Bolsonaro vem cumprindo a promessa de reduzir a "interferência" do governo federal na vida das pessoas. Para alguns grupos, como grileiros de terra, o naco anacrônico do agronegócio, garimpeiros ilegais, milicianos, religiosos ultraconservadores, defensores do armamento da população e o pessoal da extrema direita, isso soa como música.

Mas para a maioria dos brasileiros, a omissão do governo em garantir direitos sociais, econômicos, ambientais e culturais é desesperadora. E esse desespero deve ser refletir nas urnas no ano que vem, mesmo com os R$ 400 em conta. E isso se o povão compreender que o Auxílio Brasil veio substituir o Bolsa ou é apenas mais uma etapa temporária do auxílio emergencial.
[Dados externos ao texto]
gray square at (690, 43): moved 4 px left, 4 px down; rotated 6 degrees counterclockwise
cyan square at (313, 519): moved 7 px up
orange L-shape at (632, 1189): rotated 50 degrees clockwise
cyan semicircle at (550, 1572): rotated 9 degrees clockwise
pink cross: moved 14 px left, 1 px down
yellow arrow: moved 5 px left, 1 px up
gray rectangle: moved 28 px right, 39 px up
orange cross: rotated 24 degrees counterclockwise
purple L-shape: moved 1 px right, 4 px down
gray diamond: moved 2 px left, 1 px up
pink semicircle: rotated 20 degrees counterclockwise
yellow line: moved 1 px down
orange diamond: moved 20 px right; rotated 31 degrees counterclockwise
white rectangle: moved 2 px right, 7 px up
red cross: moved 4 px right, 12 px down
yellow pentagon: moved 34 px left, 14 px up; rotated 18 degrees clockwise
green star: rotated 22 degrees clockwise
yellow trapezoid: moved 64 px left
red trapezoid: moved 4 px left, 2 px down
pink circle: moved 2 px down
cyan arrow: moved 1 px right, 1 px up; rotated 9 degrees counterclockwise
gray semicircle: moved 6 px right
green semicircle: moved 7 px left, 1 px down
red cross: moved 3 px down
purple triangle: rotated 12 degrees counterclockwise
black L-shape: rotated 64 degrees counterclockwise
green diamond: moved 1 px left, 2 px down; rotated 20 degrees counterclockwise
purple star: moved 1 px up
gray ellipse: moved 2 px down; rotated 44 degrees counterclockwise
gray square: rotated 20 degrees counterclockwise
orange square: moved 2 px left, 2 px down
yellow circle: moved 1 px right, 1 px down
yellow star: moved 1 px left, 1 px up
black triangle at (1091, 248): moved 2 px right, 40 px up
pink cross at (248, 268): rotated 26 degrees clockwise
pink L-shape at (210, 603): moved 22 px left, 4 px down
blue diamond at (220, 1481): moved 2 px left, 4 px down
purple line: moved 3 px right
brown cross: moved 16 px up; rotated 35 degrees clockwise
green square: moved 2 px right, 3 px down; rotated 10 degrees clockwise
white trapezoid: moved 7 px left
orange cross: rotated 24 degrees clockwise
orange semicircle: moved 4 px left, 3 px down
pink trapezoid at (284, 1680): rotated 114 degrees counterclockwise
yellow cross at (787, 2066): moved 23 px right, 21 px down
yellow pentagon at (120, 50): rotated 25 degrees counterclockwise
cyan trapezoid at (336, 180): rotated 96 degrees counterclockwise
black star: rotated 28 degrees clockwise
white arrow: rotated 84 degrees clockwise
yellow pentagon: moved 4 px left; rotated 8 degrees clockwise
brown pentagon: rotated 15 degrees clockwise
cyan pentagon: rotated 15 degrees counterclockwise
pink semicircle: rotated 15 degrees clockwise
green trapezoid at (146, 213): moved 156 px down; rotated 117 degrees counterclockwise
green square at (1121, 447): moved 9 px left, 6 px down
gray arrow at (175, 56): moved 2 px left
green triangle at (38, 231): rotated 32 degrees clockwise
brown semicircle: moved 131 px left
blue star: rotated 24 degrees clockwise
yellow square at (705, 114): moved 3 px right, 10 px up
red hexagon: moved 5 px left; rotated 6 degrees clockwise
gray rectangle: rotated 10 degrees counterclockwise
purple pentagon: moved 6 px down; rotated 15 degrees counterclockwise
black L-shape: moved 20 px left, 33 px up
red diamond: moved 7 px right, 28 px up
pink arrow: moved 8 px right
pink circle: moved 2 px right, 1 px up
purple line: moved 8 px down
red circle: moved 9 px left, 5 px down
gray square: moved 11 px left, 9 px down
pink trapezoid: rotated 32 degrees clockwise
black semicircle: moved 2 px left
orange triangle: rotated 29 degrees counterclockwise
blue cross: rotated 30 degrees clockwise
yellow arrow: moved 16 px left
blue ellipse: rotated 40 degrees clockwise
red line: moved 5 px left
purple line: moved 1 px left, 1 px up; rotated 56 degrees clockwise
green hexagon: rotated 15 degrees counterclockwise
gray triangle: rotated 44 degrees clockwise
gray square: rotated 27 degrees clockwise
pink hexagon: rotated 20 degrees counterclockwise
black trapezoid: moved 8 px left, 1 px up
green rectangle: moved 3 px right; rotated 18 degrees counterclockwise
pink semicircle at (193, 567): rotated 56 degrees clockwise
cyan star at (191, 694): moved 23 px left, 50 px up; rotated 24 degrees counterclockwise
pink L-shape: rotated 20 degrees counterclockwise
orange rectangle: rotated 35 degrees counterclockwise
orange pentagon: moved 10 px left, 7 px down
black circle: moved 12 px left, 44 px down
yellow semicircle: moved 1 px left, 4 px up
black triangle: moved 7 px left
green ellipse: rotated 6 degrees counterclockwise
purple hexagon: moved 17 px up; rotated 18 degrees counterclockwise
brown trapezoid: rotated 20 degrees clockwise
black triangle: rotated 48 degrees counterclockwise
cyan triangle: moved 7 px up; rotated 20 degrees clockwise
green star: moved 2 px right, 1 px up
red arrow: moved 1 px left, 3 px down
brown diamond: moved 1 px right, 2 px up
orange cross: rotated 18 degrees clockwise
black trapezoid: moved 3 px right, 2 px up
Conforme alertaram Mauro Paulino e Alessandro Janoni, do Datafolha, "no levantamento atual, percebe-se que a popularidade de Bolsonaro entre os que recebiam o Bolsa Família é seis pontos inferior à observada entre os que não tinham o benefício, contraste que não se verifica em relação aos que já acessaram recursos do Auxílio Brasil". Irônico que um governo acostumado à desinformação esteja com problemas de comunicação.